[Extracted data entries]
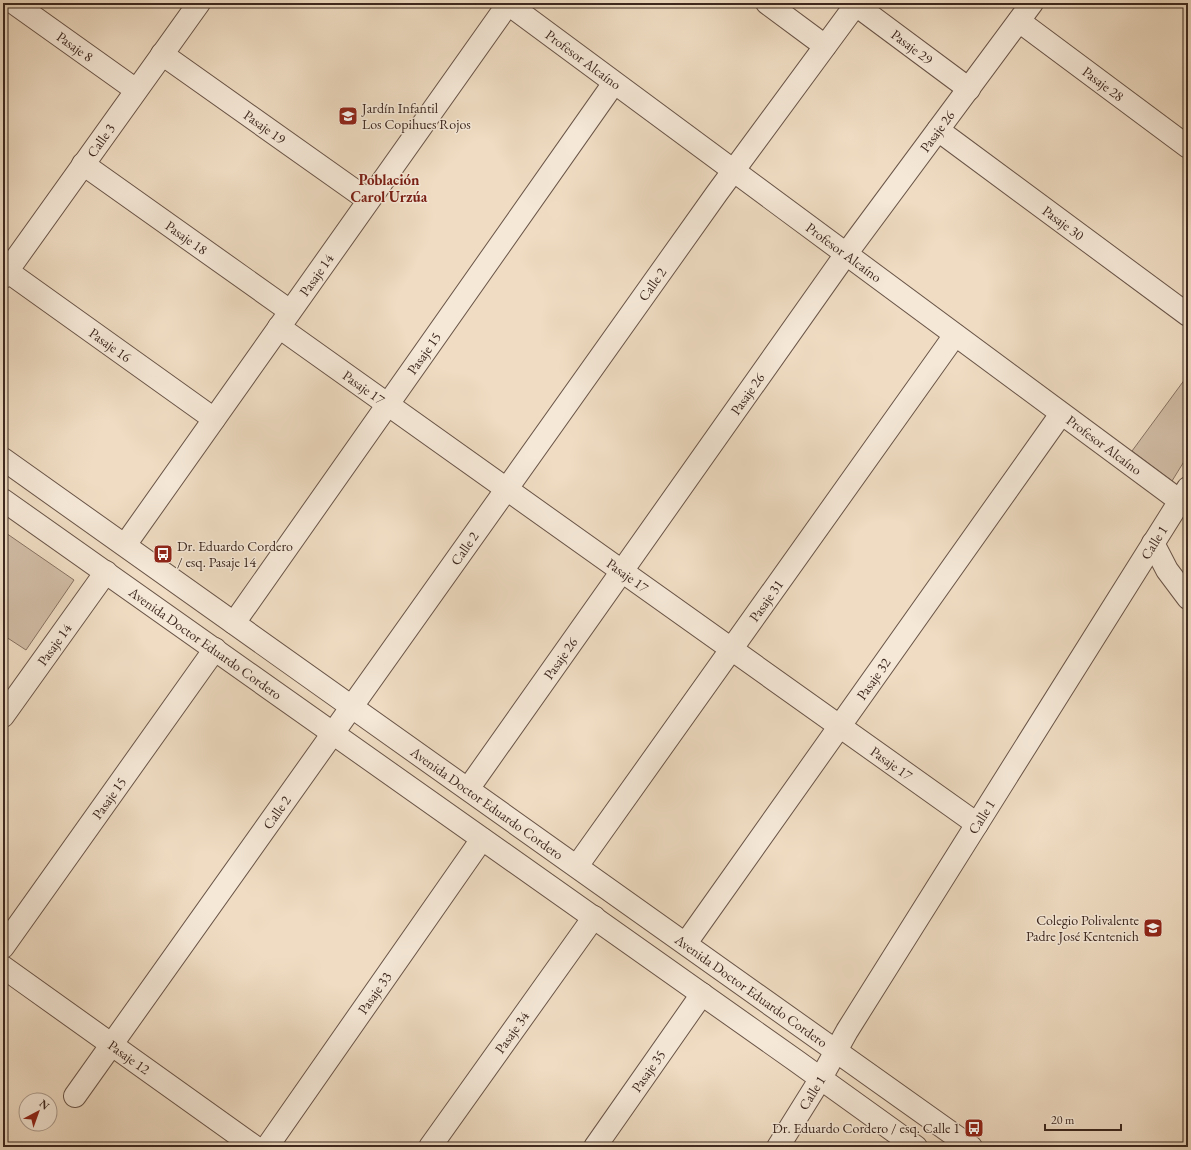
<svg xmlns="http://www.w3.org/2000/svg" width="1191" height="1150" viewBox="0 0 1191 1150" font-family="'EB Garamond',serif">
	<style>
		.green { fill: #d1bda6; stroke: #877262 }
		.lines { fill: none; stroke-linecap: round; stroke-linejoin: round }
		.minor-casing { stroke: #6a5548; stroke-width: 24 }
		.tertiary-casing { stroke: #6a5548; stroke-width: 24 }
		.minor { stroke: #f5e8d7; stroke-width: 22 }
		.tertiary { stroke: #f5e8d7; stroke-width: 22 }
		.labels { text-anchor: middle; dominant-baseline: central; stroke-width: 3; stroke-linejoin: round; paint-order: stroke }
		.street-label { font-size: 14px; fill: #3d281f; stroke: #f5e8d7 }
		.poi-label { font-size: 14px; fill: #3d281f; stroke: #f5e8d7; text-anchor: start }
		.neighbourhood-label { font-size: 15px; font-weight: bold; fill: #7a1f14; stroke: #f5e8d7 }
	</style>
	<rect width="100%" height="100%" fill="#efdcc2"/>
	<filter id="stains"><feTurbulence type="fractalNoise" baseFrequency=".005" numOctaves="4"/><feColorMatrix values="0 0 0 0 .2 0 0 0 0 .09 0 0 0 0 .02 0 0 0 .5 -.17"/></filter>
	<radialGradient id="worn" r=".72"><stop offset=".6" stop-color="#630" stop-opacity="0"/><stop offset="1" stop-color="#630" stop-opacity=".3"/></radialGradient>
	<path class="green" d="M1188,375V455L1172,481L1132,451Z
		M3,531L74,580L26,650L3,635Z"/>
	<g class="lines">
		<defs>
			<g id="minor">
				<path id="s1" d="M14,3L136,90"/>
				<path id="s2" d="M507,3L1180,501"/>
				<path d="M767,3L825,46"/>
				<path id="s3" d="M856,5L969,89"/>
				<path id="s4" d="M1019,21L1188,147"/>
				<path id="s5" d="M162,54L368,200"/>
				<path id="s6" d="M938,130L1188,315"/>
				<path id="s7" d="M83,164L290,311"/>
				<path id="s8" d="M7,271L214,419"/>
				<path id="s9" d="M3,277L199,3"/>
				<path id="s10" d="M279,327L977,824"/>
				<path d="M1153,543L1167,570L1188,598"/>
				<path id="s11" d="M125,545L508,4"/>
				<path id="s12" d="M234,623L614,83"/>
				<path id="s13" d="M3,716L106,572"/>
				<path id="s14" d="M468,789L846,254L1032,3"/>
				<path id="s15" d="M577,866L955,335"/>
				<path id="s16" d="M686,943L1061,414"/>
				<path id="s17" d="M3,947L215,649"/>
				<path id="s18" d="M3,967L255,1147"/>
				<path id="s19" d="M75,1096L717,193L857,3"/>
				<path id="s20" d="M267,1147L482,839"/>
				<path id="s21" d="M430,1147L594,917"/>
				<path id="s22" d="M595,1147L702,994"/>
				<path id="s23" d="M778,1147L821,1078L847,1031L1188,488"/>
			</g>
			<g id="tertiary">
				<path id="s24" d="M3,459L971,1147"/>
				<path id="s25" d="M3,500L795,1060L916,1147"/>
			</g>
		</defs>
		<use href="#minor" class="minor-casing"/>
		<use href="#tertiary" class="tertiary-casing"/>
		<use href="#minor" class="minor"/>
		<use href="#tertiary" class="tertiary"/>
	</g>
	<defs>
		<symbol id="school-square" viewBox="-11 -11 22 22"><rect x="-9" y="-9" width="18" height="18" rx="4" fill="#8f2418" stroke="#f5e8d7"/><path d="M0-5L7-2L0 1L-7-2ZM-4 1L0 2.5L4 1V4Q0 6-4 4Z" fill="#fff"/></symbol>
		<symbol id="bus-square" viewBox="-11 -11 22 22"><rect x="-9" y="-9" width="18" height="18" rx="4" fill="#8f2418" stroke="#f5e8d7"/><path d="M-5-6H5V4H4V6H2V4H-2V6H-4V4H-5ZM-3.5-4V0h7V-4ZM-3.5 1.2v1.5H-2V1.2ZM2 1.2v1.5H3.5V1.2Z" fill="#fff"/></symbol>
	</defs>
	<g fill-rule="evenodd">
		<use href="#school-square" x="337" y="105" width="22" height="22"/>
		<use href="#bus-square" x="152" y="543" width="22" height="22"/>
		<use href="#school-square" x="1142" y="917" width="22" height="22"/>
		<use href="#bus-square" x="963" y="1117" width="22" height="22"/>
	</g>
	<g class="labels">
		<g class="street-label">
			<text stroke="none"><textPath href="#s1" startOffset="75">Pasaje 8</textPath></text>
			<text stroke="none"><textPath href="#s3" startOffset="70">Pasaje 29</textPath></text>
			<text stroke="none"><textPath href="#s2" startOffset="95">Profesor Alcaíno</textPath></text>
			<text stroke="none"><textPath href="#s4" startOffset="105">Pasaje 28</textPath></text>
			<text stroke="none"><textPath href="#s5" startOffset="126">Pasaje 19</textPath></text>
			<text stroke="none"><textPath href="#s14" startOffset="808">Pasaje 26</textPath></text>
			<text stroke="none"><textPath href="#s9" startOffset="168">Calle 3</textPath></text>
			<text stroke="none"><textPath href="#s6" startOffset="156">Pasaje 30</textPath></text>
			<text stroke="none"><textPath href="#s7" startOffset="127">Pasaje 18</textPath></text>
			<text stroke="none"><textPath href="#s2" startOffset="419">Profesor Alcaíno</textPath></text>
			<text stroke="none"><textPath href="#s11" startOffset="331">Pasaje 14</textPath></text>
			<text stroke="none"><textPath href="#s19" startOffset="996">Calle 2</textPath></text>
			<text stroke="none"><textPath href="#s8" startOffset="127">Pasaje 16</textPath></text>
			<text stroke="none"><textPath href="#s12" startOffset="330">Pasaje 15</textPath></text>
			<text stroke="none"><textPath href="#s10" startOffset="104">Pasaje 17</textPath></text>
			<text stroke="none"><textPath href="#s14" startOffset="484">Pasaje 26</textPath></text>
			<text stroke="none"><textPath href="#s2" startOffset="743">Profesor Alcaíno</textPath></text>
			<text stroke="none"><textPath href="#s23" startOffset="712">Calle 1</textPath></text>
			<text stroke="none"><textPath href="#s19" startOffset="672">Calle 2</textPath></text>
			<text stroke="none"><textPath href="#s10" startOffset="428">Pasaje 17</textPath></text>
			<text stroke="none"><textPath href="#s15" startOffset="326">Pasaje 31</textPath></text>
			<text stroke="none"><textPath href="#s25" startOffset="248">Avenida Doctor Eduardo Cordero</textPath></text>
			<text stroke="none"><textPath href="#s13" startOffset="88">Pasaje 14</textPath></text>
			<text stroke="none"><textPath href="#s14" startOffset="160">Pasaje 26</textPath></text>
			<text stroke="none"><textPath href="#s16" startOffset="324">Pasaje 32</textPath></text>
			<text stroke="none"><textPath href="#s10" startOffset="752">Pasaje 17</textPath></text>
			<text stroke="none"><textPath href="#s17" startOffset="183">Pasaje 15</textPath></text>
			<text stroke="none"><textPath href="#s24" startOffset="594">Avenida Doctor Eduardo Cordero</textPath></text>
			<text stroke="none"><textPath href="#s19" startOffset="348">Calle 2</textPath></text>
			<text stroke="none"><textPath href="#s23" startOffset="388">Calle 1</textPath></text>
			<text stroke="none"><textPath href="#s24" startOffset="918">Avenida Doctor Eduardo Cordero</textPath></text>
			<text stroke="none"><textPath href="#s20" startOffset="188">Pasaje 33</textPath></text>
			<text stroke="none"><textPath href="#s21" startOffset="141">Pasaje 34</textPath></text>
			<text stroke="none"><textPath href="#s18" startOffset="155">Pasaje 12</textPath></text>
			<text stroke="none"><textPath href="#s22" startOffset="93">Pasaje 35</textPath></text>
			<text stroke="none"><textPath href="#s23" startOffset="64">Calle 1</textPath></text>
		</g>
		<g class="poi-label">
			<text x="362" y="108">Jardín Infantil<tspan x="362" dy="16">Los Copihues Rojos</tspan></text>
			<text x="177" y="546">Dr. Eduardo Cordero<tspan x="177" dy="16">/ esq. Pasaje 14</tspan></text>
			<text x="1139" y="920" text-anchor="end">Colegio Polivalente<tspan x="1139" dy="16">Padre José Kentenich</tspan></text>
			<text x="960" y="1128" text-anchor="end">Dr. Eduardo Cordero / esq. Calle 1</text>
		</g>
		<g class="neighbourhood-label">
			<text x="389" y="179">Población<tspan x="389" dy="17">Carol Urzúa</tspan></text>
		</g>
	</g>
	<rect width="1191" height="1150" fill="none" stroke="#efdcc2" stroke-width="16"/>
	<rect x="4" y="4" width="1183" height="1142" fill="none" stroke="#3d281f" stroke-width="2"/>
	<rect x="8" y="8" width="1175" height="1134" fill="none" stroke="#3d281f"/>
	<g transform="translate(38 1112) rotate(41)"><circle r="19" fill="#f5e8d7" stroke="#ab9b8d"/>
	<path d="M0-3L7 15L0 10L-7 15Z" fill="#8f2418"/>
	<text y="-6" font-size="11" font-weight="bold" text-anchor="middle" fill="#3d281f">N</text>
	</g>
	<path d="M1045 1124v6h76v-6" fill="none" stroke="#3d281f" stroke-width="2"/>
	<text x="1051" y="1124" font-size="12" fill="#3d281f" stroke="#f5e8d7" stroke-width="3" paint-order="stroke">20 m</text>
	<rect width="100%" height="100%" filter="url(#stains)"/>
	<rect width="100%" height="100%" fill="url(#worn)"/>
</svg>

- What you are asked to do:
Within the lines above, find those holding the word "Alcaíno" and copy them.

- Written solution:
			<text stroke="none"><textPath href="#s2" startOffset="95">Profesor Alcaíno</textPath></text>
			<text stroke="none"><textPath href="#s2" startOffset="419">Profesor Alcaíno</textPath></text>
			<text stroke="none"><textPath href="#s2" startOffset="743">Profesor Alcaíno</textPath></text>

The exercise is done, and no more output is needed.